(PASSAGE PROVIDED):
The men which Lara brings into the field at first obtain a victory, under the mere impulse of their new courage and their dawning hopes of freedom; but this victory is their ruin. Intoxicated with the belief that the prize is won, they rush blindly onward, and are severely checked. Excellent soldiers for the campaign of a day, but utterly unable to encounter all the slow and toilsome duties of a long-continued warfare, they are, after various successes, reduced to a small band, with which Lara seeks to effect a retreat to the frontiers. In this, however, he is disappointed; he is surrounded on all sides, and reduced to the desperate necessity of attempting to cut a passage through the forces which hedge him round. In this attempt he receives a mortal shot:

His blade is bared, in him there is an air
As deep, but far too tranquil for despair;
A something of indifference more than then
Becomes the bravest, if they feel for men.
He turned his eye on Kaled, ever near,
And still too faithful to betray one fear;
Perchance 'twas but the moon's dim twilight threw
Along his aspect an unwonted hue

Of mournful paleness, whose deep tint exprest
The truth, and not the terror, of his breast.
This Lara marked, and laid his hand on his :
It trembled not in such an hour as this;
His lip was silent, scarcely beat his heart,
His eye alone proclaimed We will not part!
Thy band may perish, or thy friends may flee;
Farewell to life, but not adieu to thee!'

The word hath passed his lips, aud, onward driven,
Pours the linked band through ranks asunder riven;
Well has each steed obeyed the armed heel,
And flash the scimitars, and rings the steel;
Outnumbered, not outbraved, they still oppose
Despair to daring, and a front to foes;

And blood is mingled with the dashing stream,
Which runs all redly till the morning beam.

(MATERIAL SUPPLIED):
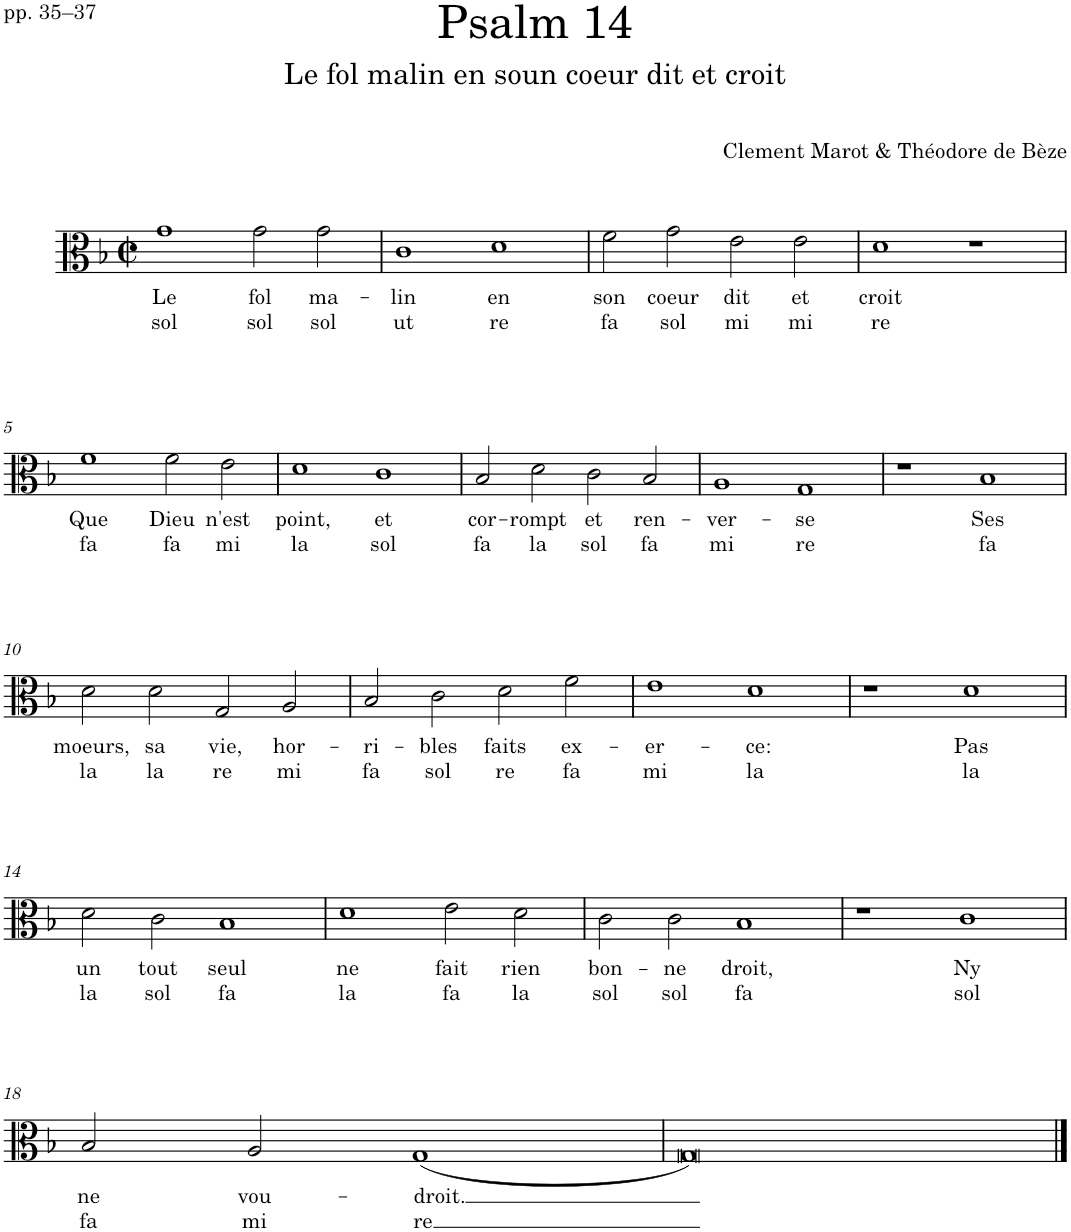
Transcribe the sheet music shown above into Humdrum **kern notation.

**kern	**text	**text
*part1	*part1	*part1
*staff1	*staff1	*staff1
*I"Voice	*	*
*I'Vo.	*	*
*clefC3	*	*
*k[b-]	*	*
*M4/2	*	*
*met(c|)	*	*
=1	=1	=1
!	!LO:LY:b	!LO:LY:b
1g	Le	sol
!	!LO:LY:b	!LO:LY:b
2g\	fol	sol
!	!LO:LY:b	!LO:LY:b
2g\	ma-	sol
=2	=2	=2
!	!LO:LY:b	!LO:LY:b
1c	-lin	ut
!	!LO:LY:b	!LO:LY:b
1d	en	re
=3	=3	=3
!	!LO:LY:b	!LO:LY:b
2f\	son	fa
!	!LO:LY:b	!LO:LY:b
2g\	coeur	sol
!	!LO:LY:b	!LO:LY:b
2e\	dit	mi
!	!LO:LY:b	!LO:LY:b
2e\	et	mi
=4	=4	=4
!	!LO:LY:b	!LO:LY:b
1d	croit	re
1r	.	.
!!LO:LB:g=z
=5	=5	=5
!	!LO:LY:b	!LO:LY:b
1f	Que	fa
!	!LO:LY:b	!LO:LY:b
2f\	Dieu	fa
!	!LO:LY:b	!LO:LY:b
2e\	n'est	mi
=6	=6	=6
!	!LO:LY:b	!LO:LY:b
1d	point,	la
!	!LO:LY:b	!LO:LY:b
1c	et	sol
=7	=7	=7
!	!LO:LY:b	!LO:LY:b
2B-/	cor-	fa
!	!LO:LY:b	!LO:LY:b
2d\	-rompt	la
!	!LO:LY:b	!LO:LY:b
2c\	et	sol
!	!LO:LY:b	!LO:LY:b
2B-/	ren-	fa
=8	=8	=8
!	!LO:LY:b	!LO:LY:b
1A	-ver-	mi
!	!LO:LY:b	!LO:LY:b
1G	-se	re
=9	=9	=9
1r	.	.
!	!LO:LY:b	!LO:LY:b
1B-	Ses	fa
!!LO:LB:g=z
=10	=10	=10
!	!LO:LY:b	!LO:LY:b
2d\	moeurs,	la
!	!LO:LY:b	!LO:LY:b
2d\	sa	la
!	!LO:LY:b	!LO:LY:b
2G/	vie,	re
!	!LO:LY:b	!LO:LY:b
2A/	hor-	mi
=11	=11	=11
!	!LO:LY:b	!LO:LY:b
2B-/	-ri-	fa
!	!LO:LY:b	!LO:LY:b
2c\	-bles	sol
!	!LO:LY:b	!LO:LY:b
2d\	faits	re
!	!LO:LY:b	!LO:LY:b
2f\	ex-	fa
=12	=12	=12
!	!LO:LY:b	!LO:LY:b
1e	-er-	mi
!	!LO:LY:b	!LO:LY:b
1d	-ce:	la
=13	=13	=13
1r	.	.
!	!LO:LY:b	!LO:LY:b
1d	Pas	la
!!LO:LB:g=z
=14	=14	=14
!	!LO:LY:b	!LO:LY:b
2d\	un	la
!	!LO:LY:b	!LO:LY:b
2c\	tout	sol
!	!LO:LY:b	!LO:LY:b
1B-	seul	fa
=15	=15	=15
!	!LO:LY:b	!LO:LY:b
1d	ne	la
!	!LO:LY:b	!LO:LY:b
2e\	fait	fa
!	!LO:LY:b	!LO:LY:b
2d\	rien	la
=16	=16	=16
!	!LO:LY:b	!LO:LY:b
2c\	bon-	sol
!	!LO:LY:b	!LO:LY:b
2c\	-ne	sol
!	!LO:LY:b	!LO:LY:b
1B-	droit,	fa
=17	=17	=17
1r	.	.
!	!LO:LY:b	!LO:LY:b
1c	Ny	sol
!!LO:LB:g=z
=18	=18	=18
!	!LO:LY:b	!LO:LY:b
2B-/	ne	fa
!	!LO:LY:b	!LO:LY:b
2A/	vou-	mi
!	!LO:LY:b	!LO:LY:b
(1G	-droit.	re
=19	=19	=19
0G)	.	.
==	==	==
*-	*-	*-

* * *

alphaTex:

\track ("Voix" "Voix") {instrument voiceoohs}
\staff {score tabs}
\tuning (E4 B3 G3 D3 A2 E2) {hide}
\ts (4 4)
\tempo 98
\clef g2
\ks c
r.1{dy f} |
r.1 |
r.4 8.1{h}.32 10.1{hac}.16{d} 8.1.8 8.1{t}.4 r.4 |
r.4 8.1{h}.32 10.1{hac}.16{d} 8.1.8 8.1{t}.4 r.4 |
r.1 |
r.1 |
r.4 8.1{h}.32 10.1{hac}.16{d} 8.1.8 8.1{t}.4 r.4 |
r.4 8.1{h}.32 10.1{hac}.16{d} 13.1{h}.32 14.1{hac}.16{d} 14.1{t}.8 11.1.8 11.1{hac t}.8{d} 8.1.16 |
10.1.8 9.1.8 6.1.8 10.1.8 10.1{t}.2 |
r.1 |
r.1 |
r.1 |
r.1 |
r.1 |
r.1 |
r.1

--

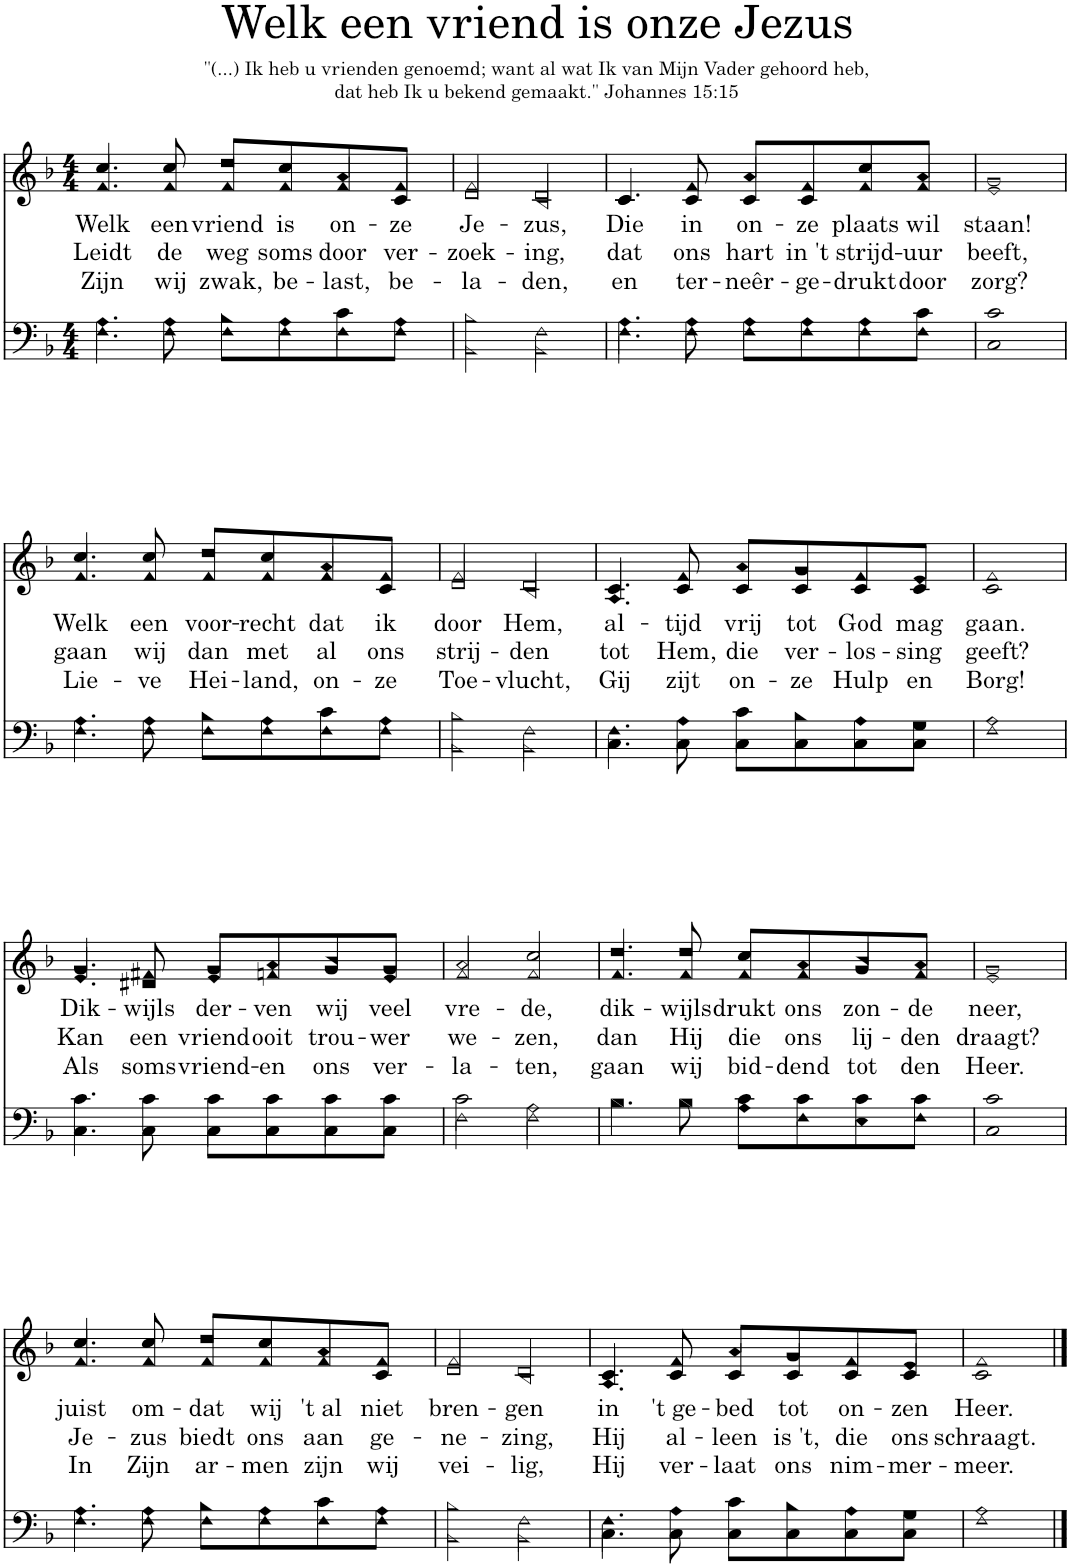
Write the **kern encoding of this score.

(DIRECTIVE): In the passage about Lara's last campaign, what does Lara try to do with the small band his men have been reduced to?

(WORKED SOLUTION): He tries to effect a retreat to the frontiers.